# Dividing a house into two units



## Calico (2 Sep 2012)

Hi All,

Would anyone be able to tell me who I should contact about the possibility of dividing a house into two separate units? i.e. live in one unit, and rent out of the other.

Specifically I want to find out if this would require planning permission and making changes with the land registry etc.

Any help welcome,

Cali


----------



## lowCO2design (2 Sep 2012)

Calico said:


> Hi All,
> 
> Would anyone be able to tell me who I should contact about the possibility of dividing a house into two separate units? i.e. live in one unit, and rent out of the other.
> 
> ...


yes planning will most definitely be required, and maybe a fire cert depending on how the division is approached. I would strongly recommend you seek professional advice from a local architect. you will have a better chance if your in an urban city centre with local precedent (planning compliant) in the area. land registry comes second to planning


----------



## Docarch (3 Sep 2012)

As LowCO2 says, you definitely need planning permission for this. 

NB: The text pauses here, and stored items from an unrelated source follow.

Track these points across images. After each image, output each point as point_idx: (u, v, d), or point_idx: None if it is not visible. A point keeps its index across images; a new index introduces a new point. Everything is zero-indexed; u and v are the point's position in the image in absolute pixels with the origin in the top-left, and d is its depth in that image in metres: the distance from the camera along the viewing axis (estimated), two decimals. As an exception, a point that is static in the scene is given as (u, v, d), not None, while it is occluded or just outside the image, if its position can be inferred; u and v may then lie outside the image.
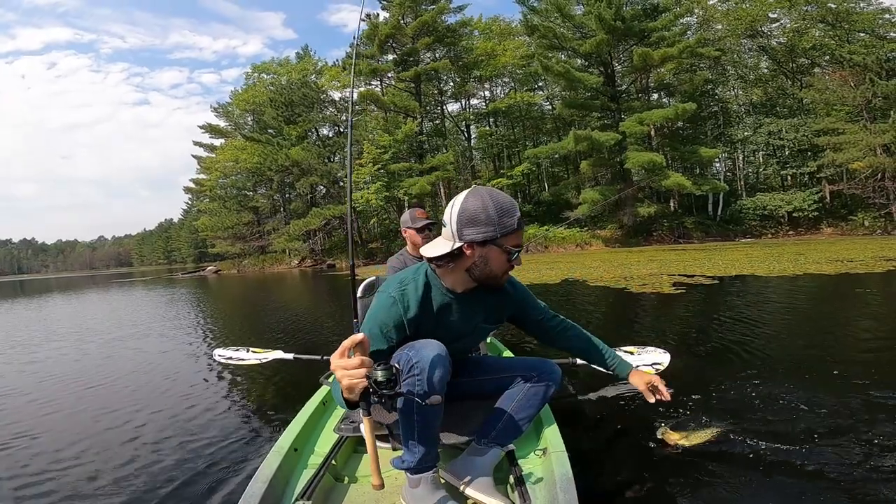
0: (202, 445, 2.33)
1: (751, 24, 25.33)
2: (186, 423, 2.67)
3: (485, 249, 1.39)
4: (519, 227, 1.39)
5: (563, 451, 1.54)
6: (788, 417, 2.23)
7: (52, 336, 6.85)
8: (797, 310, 5.13)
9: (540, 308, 1.69)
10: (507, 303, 1.61)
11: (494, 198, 1.37)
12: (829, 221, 22.71)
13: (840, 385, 2.63)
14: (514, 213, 1.38)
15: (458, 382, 1.66)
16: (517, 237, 1.40)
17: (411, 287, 1.45)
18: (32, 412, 3.16)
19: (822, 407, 2.32)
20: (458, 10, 29.29)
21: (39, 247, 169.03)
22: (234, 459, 2.15)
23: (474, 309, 1.53)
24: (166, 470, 2.09)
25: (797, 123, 24.00)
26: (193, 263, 56.62)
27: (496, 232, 1.36)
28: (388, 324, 1.40)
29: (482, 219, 1.36)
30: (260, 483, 1.37)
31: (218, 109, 39.21)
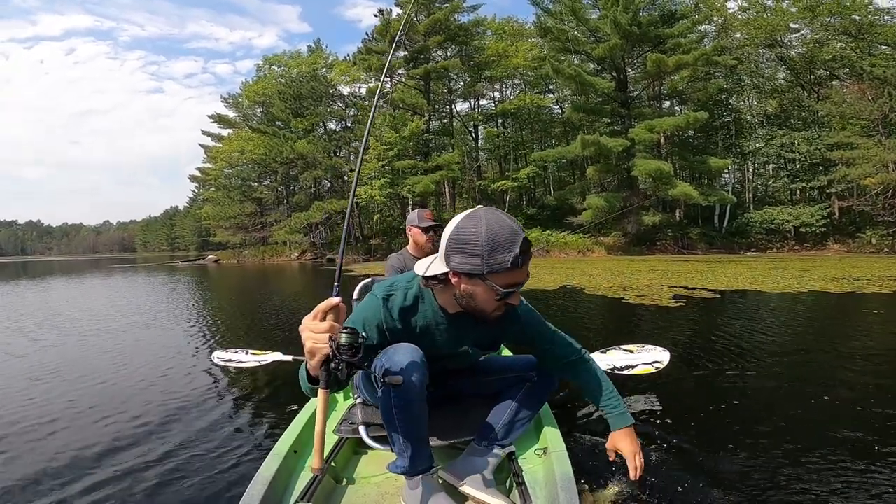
0: (201, 447, 2.31)
1: (770, 34, 24.90)
2: (185, 426, 2.63)
3: (470, 283, 1.26)
4: (514, 265, 1.20)
5: (563, 451, 1.53)
6: (780, 437, 2.13)
7: (47, 325, 6.73)
8: (798, 329, 4.93)
9: (549, 340, 1.55)
10: (506, 332, 1.51)
11: (492, 227, 1.21)
12: (836, 238, 22.37)
13: (837, 410, 2.54)
14: (511, 249, 1.19)
15: (457, 383, 1.66)
16: (511, 276, 1.23)
17: (399, 296, 1.40)
18: (24, 413, 2.99)
19: (817, 431, 2.24)
20: (471, 9, 29.14)
21: (44, 229, 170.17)
22: (234, 462, 2.14)
23: (465, 332, 1.45)
24: (164, 472, 2.07)
25: (810, 136, 23.63)
26: (196, 251, 56.78)
27: (482, 268, 1.21)
28: (370, 323, 1.37)
29: (470, 249, 1.22)
30: (259, 485, 1.37)
31: (228, 100, 39.30)
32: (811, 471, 1.83)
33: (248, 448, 2.30)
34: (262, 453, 2.09)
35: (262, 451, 2.17)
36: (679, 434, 2.22)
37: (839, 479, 1.79)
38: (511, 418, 1.56)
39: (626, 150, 23.36)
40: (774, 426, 2.29)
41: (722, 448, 2.04)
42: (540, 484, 1.48)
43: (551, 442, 1.62)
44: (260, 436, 2.46)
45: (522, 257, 1.21)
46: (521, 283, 1.27)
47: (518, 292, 1.30)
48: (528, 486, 1.44)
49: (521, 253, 1.21)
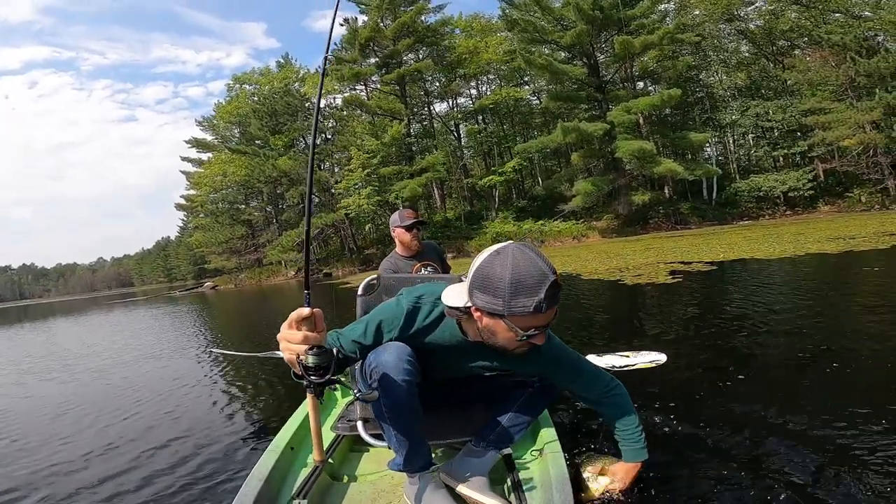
0: (198, 444, 2.31)
1: (727, 8, 25.19)
2: (182, 423, 2.63)
3: (492, 321, 1.24)
4: (538, 310, 1.16)
5: (559, 452, 1.53)
6: (790, 420, 2.04)
7: (57, 365, 6.59)
8: (800, 293, 4.89)
9: (575, 378, 1.53)
10: (527, 362, 1.45)
11: (518, 269, 1.17)
12: (826, 199, 22.55)
13: (848, 380, 2.43)
14: (536, 293, 1.15)
15: (457, 385, 1.66)
16: (534, 320, 1.19)
17: (424, 310, 1.40)
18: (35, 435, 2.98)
19: (827, 408, 2.11)
20: (437, 9, 29.13)
21: (39, 271, 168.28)
22: (230, 458, 2.13)
23: (483, 358, 1.45)
24: (162, 469, 2.06)
25: (783, 105, 23.86)
26: (193, 280, 56.40)
27: (504, 310, 1.19)
28: (385, 324, 1.37)
29: (493, 289, 1.19)
30: (256, 481, 1.36)
31: (203, 123, 38.89)
32: (820, 454, 1.74)
33: (244, 444, 2.28)
34: (259, 449, 2.07)
35: (259, 448, 2.15)
36: (677, 429, 2.15)
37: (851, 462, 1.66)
38: (511, 422, 1.56)
39: (607, 133, 23.43)
40: (783, 408, 2.16)
41: (722, 440, 1.96)
42: (535, 485, 1.48)
43: (547, 443, 1.61)
44: (257, 432, 2.44)
45: (547, 302, 1.17)
46: (544, 326, 1.23)
47: (543, 333, 1.25)
48: (523, 486, 1.45)
49: (547, 298, 1.16)
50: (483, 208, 31.11)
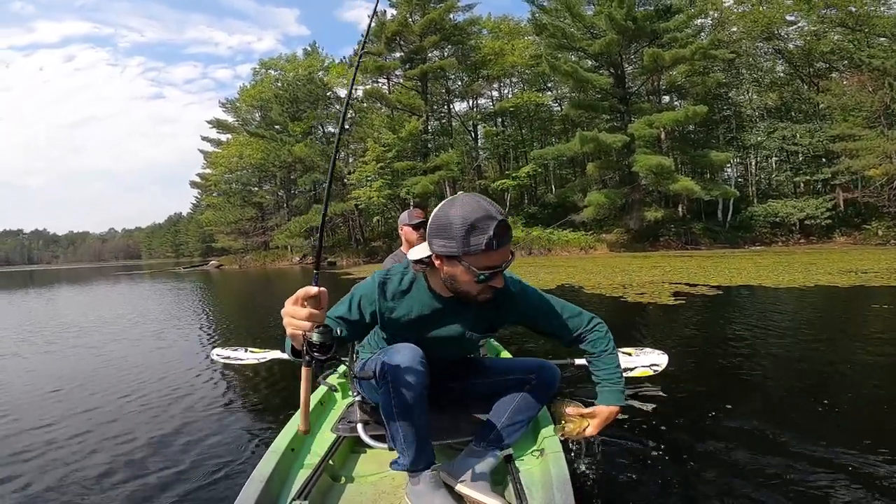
0: (198, 445, 2.29)
1: (767, 27, 24.67)
2: (182, 423, 2.60)
3: (450, 265, 1.32)
4: (489, 247, 1.24)
5: (559, 452, 1.53)
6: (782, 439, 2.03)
7: (55, 335, 6.62)
8: (804, 325, 4.72)
9: (553, 315, 1.55)
10: (504, 312, 1.51)
11: (469, 210, 1.25)
12: (842, 230, 22.06)
13: (844, 411, 2.42)
14: (486, 231, 1.23)
15: (457, 384, 1.68)
16: (487, 258, 1.27)
17: (395, 278, 1.46)
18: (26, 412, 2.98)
19: (823, 433, 2.13)
20: (466, 8, 28.98)
21: (50, 238, 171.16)
22: (231, 459, 2.12)
23: (461, 316, 1.47)
24: (161, 470, 2.05)
25: (812, 129, 23.35)
26: (200, 257, 56.91)
27: (458, 250, 1.27)
28: (364, 300, 1.43)
29: (447, 232, 1.27)
30: (256, 483, 1.36)
31: (226, 105, 39.22)
32: (814, 473, 1.79)
33: (245, 446, 2.27)
34: (259, 451, 2.05)
35: (259, 449, 2.15)
36: (677, 433, 2.21)
37: (842, 482, 1.72)
38: (510, 421, 1.57)
39: (626, 145, 23.15)
40: (776, 428, 2.21)
41: (720, 449, 2.02)
42: (536, 485, 1.48)
43: (548, 443, 1.61)
44: (257, 433, 2.43)
45: (497, 240, 1.24)
46: (498, 265, 1.29)
47: (501, 275, 1.32)
48: (524, 487, 1.44)
49: (496, 235, 1.24)
50: (494, 211, 30.95)
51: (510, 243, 1.30)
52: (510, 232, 1.29)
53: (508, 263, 1.32)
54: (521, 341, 3.90)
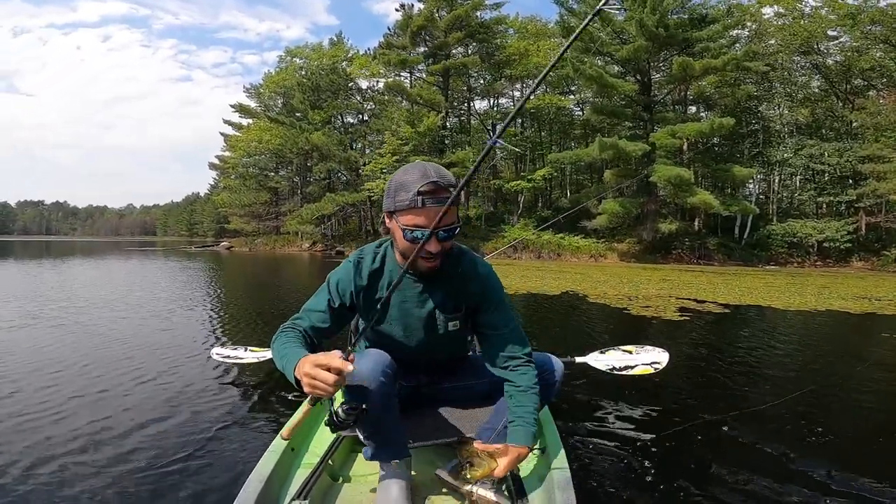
0: (197, 444, 2.27)
1: (806, 41, 23.93)
2: (181, 421, 2.56)
3: (389, 222, 1.36)
4: (413, 204, 1.26)
5: (560, 451, 1.53)
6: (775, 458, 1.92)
7: (60, 309, 6.71)
8: (808, 350, 4.56)
9: (502, 320, 1.48)
10: (465, 290, 1.48)
11: (408, 170, 1.32)
12: (861, 255, 21.43)
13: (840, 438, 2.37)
14: (411, 188, 1.26)
15: (455, 385, 1.68)
16: (412, 215, 1.28)
17: (368, 257, 1.46)
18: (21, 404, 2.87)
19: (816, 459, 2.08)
20: (494, 6, 28.72)
21: (70, 210, 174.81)
22: (230, 458, 2.12)
23: (430, 291, 1.46)
24: (160, 468, 2.02)
25: (842, 148, 22.66)
26: (213, 237, 57.61)
27: (391, 205, 1.32)
28: (342, 283, 1.43)
29: (388, 189, 1.34)
30: (256, 482, 1.36)
31: (250, 90, 39.60)
32: (809, 492, 1.80)
33: (244, 445, 2.26)
34: (258, 450, 2.02)
35: (258, 448, 2.10)
36: (676, 437, 2.24)
37: None
38: None
39: (646, 154, 22.76)
40: (771, 442, 2.22)
41: (717, 456, 2.04)
42: (537, 484, 1.48)
43: (549, 441, 1.62)
44: (256, 433, 2.41)
45: (423, 198, 1.25)
46: (425, 226, 1.26)
47: (432, 239, 1.28)
48: (525, 486, 1.45)
49: (420, 193, 1.25)
50: (506, 212, 30.77)
51: (445, 206, 1.23)
52: (444, 192, 1.27)
53: (445, 229, 1.29)
54: (537, 331, 3.87)
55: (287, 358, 1.25)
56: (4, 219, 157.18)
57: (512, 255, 24.36)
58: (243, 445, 2.26)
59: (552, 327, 5.80)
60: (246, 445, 2.26)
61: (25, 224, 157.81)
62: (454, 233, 1.33)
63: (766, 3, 26.01)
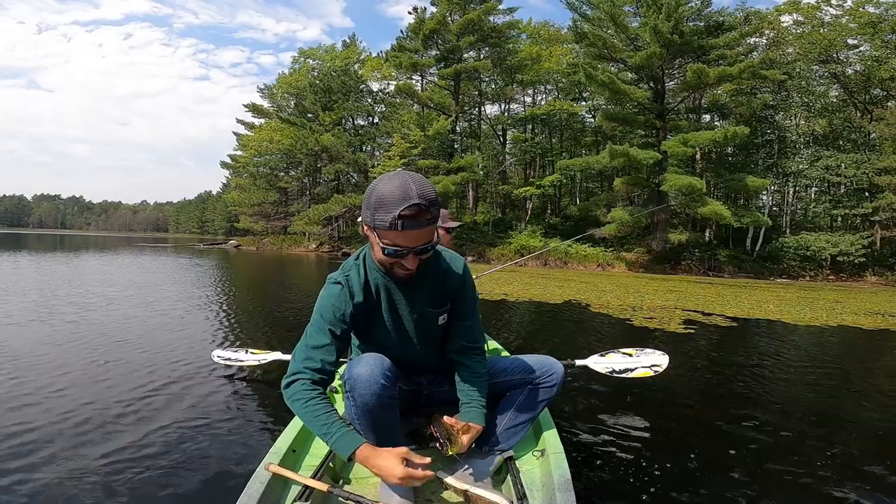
0: (198, 446, 2.26)
1: (825, 49, 23.48)
2: (182, 422, 2.54)
3: (368, 233, 1.36)
4: (392, 227, 1.25)
5: (561, 453, 1.53)
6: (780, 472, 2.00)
7: (68, 303, 6.70)
8: (816, 365, 4.35)
9: (469, 313, 1.58)
10: (448, 284, 1.53)
11: (388, 186, 1.27)
12: (875, 269, 20.90)
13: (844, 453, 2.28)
14: (392, 210, 1.24)
15: (455, 388, 1.64)
16: (392, 237, 1.28)
17: (354, 272, 1.45)
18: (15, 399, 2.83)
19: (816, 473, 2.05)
20: (507, 11, 28.67)
21: (85, 205, 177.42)
22: (232, 460, 2.10)
23: (416, 291, 1.48)
24: (161, 470, 2.00)
25: (859, 160, 22.14)
26: (223, 236, 58.13)
27: (370, 221, 1.31)
28: (333, 315, 1.41)
29: (366, 201, 1.32)
30: (258, 484, 1.37)
31: (263, 90, 39.95)
32: None
33: (245, 447, 2.25)
34: (260, 452, 2.00)
35: (260, 450, 2.11)
36: (676, 439, 2.29)
37: None
38: (511, 423, 1.57)
39: (658, 163, 22.48)
40: (772, 453, 2.20)
41: (716, 459, 2.07)
42: (537, 486, 1.49)
43: (549, 443, 1.61)
44: (258, 434, 2.41)
45: (402, 221, 1.24)
46: (402, 245, 1.29)
47: (410, 257, 1.31)
48: (525, 487, 1.44)
49: (402, 217, 1.23)
50: (514, 218, 30.59)
51: (427, 227, 1.29)
52: (426, 215, 1.26)
53: (426, 246, 1.32)
54: (522, 340, 3.84)
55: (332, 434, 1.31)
56: (20, 212, 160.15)
57: (519, 263, 24.15)
58: (244, 447, 2.24)
59: (549, 337, 5.64)
60: (247, 447, 2.25)
61: (41, 217, 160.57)
62: (433, 248, 1.37)
63: (786, 11, 25.65)
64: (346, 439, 1.28)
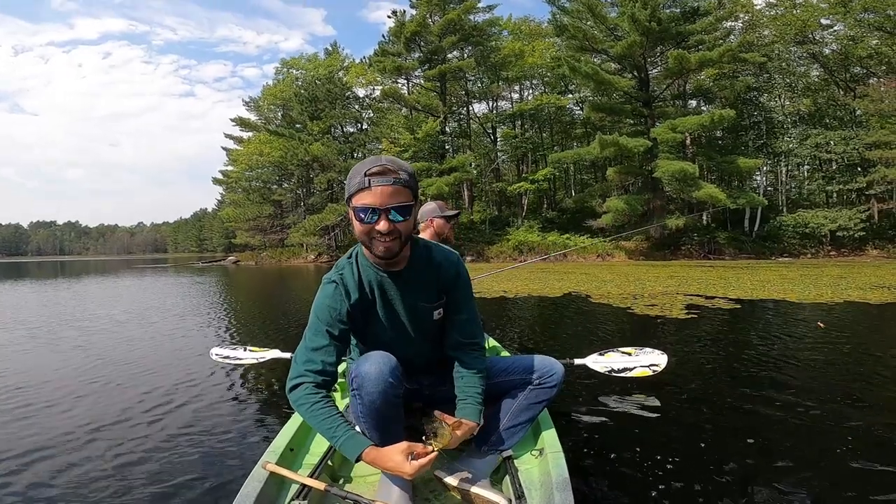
0: (197, 444, 2.24)
1: (801, 30, 23.55)
2: (180, 422, 2.54)
3: (350, 212, 1.39)
4: (362, 185, 1.32)
5: (559, 452, 1.53)
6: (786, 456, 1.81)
7: (68, 326, 6.56)
8: (827, 345, 4.23)
9: (466, 309, 1.57)
10: (441, 276, 1.53)
11: (362, 162, 1.38)
12: (876, 243, 20.87)
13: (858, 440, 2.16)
14: (360, 172, 1.33)
15: (454, 388, 1.63)
16: (362, 196, 1.32)
17: (347, 270, 1.46)
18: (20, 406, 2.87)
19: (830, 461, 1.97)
20: (486, 9, 28.65)
21: (82, 230, 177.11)
22: (230, 459, 2.09)
23: (410, 285, 1.49)
24: (158, 469, 2.00)
25: (847, 136, 22.18)
26: (222, 252, 57.99)
27: (348, 191, 1.36)
28: (330, 316, 1.41)
29: (347, 180, 1.39)
30: (255, 483, 1.36)
31: (249, 103, 39.83)
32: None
33: (244, 445, 2.23)
34: (258, 451, 1.97)
35: (257, 449, 2.09)
36: (676, 437, 2.25)
37: None
38: (511, 423, 1.56)
39: (649, 150, 22.43)
40: (780, 441, 2.16)
41: (718, 455, 2.04)
42: (536, 485, 1.48)
43: (548, 443, 1.61)
44: (256, 433, 2.39)
45: (369, 179, 1.31)
46: (371, 204, 1.31)
47: (382, 219, 1.32)
48: (524, 486, 1.44)
49: (369, 175, 1.31)
50: (510, 215, 30.49)
51: (396, 186, 1.32)
52: (394, 174, 1.32)
53: (396, 207, 1.32)
54: (522, 337, 3.83)
55: (338, 438, 1.31)
56: (18, 240, 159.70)
57: (518, 258, 24.05)
58: (243, 446, 2.23)
59: (549, 331, 5.52)
60: (245, 446, 2.23)
61: (39, 245, 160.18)
62: (407, 215, 1.35)
63: (757, -7, 25.70)
64: (352, 442, 1.30)
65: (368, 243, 1.38)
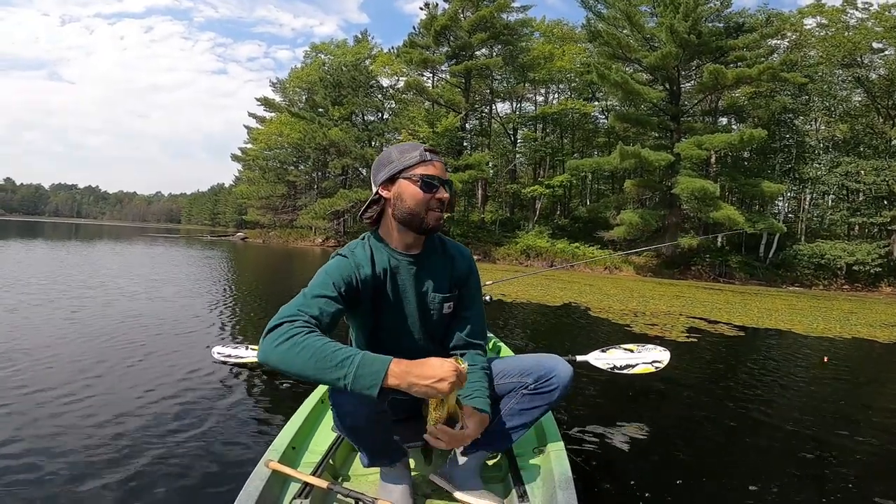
0: (198, 442, 2.23)
1: (850, 53, 22.78)
2: (181, 419, 2.50)
3: (395, 186, 1.39)
4: (423, 159, 1.37)
5: (562, 449, 1.54)
6: None
7: (72, 295, 6.63)
8: (826, 381, 4.05)
9: (474, 306, 1.57)
10: (455, 268, 1.52)
11: (399, 145, 1.43)
12: (890, 280, 20.26)
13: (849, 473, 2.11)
14: (416, 149, 1.39)
15: None
16: (424, 167, 1.37)
17: (359, 248, 1.45)
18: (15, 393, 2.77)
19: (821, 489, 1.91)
20: (521, 9, 28.29)
21: (101, 195, 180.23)
22: (231, 457, 2.09)
23: (423, 272, 1.48)
24: (160, 467, 1.98)
25: (879, 166, 21.45)
26: (233, 228, 58.54)
27: (398, 166, 1.38)
28: (340, 276, 1.34)
29: (385, 160, 1.42)
30: (257, 481, 1.36)
31: (276, 85, 40.02)
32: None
33: (245, 444, 2.23)
34: (259, 449, 1.96)
35: (259, 447, 2.09)
36: (676, 438, 2.30)
37: None
38: (513, 424, 1.51)
39: (670, 165, 21.99)
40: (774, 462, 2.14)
41: (718, 459, 2.11)
42: (538, 483, 1.48)
43: (550, 440, 1.61)
44: (258, 431, 2.39)
45: (430, 154, 1.39)
46: (436, 175, 1.37)
47: (444, 189, 1.37)
48: (526, 484, 1.44)
49: (426, 151, 1.39)
50: (522, 218, 30.23)
51: (443, 163, 1.43)
52: (441, 156, 1.43)
53: (448, 187, 1.39)
54: (524, 339, 3.87)
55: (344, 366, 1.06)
56: (37, 201, 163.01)
57: (524, 263, 23.87)
58: (244, 444, 2.22)
59: (538, 339, 5.40)
60: (246, 444, 2.22)
61: (57, 206, 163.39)
62: (453, 197, 1.44)
63: (809, 13, 24.94)
64: (368, 366, 1.06)
65: (424, 214, 1.37)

Some Councils, especially in Dublin, are usually quite open to this idea _however_ they will only consider granting permission where each of the proposed houses meets the minimum criteria/standards for a new house - usually standards as set down in the County/City Devleopment Plan - criteria like floor areas, garden/private open spaces areas, off-street parking standards, etc.  This usually means that the original (single) house and site has to be quite big to start with.  

Alterations to the exitsing house will be pretty intrusive as you will need to seperate the proposed units/houses with fire seperating construction to comply with Building Regulations.  In addition, as you would be creating a 'new' house (and altering an existing) you will (probably) have to comply with higher insulation standards to comply with Building Regulations.


----------



## Bronte (3 Sep 2012)

As pointed out by others you need planning permission.  As ownership is not changing there is no need to involve land registry unless you were trying to sell 'part' of the property.

Of course if you didn't want to go via the planners you can take the risk of them not finding out.  Make sure though you do everything legit on the PRTB, nppr and property tax.


----------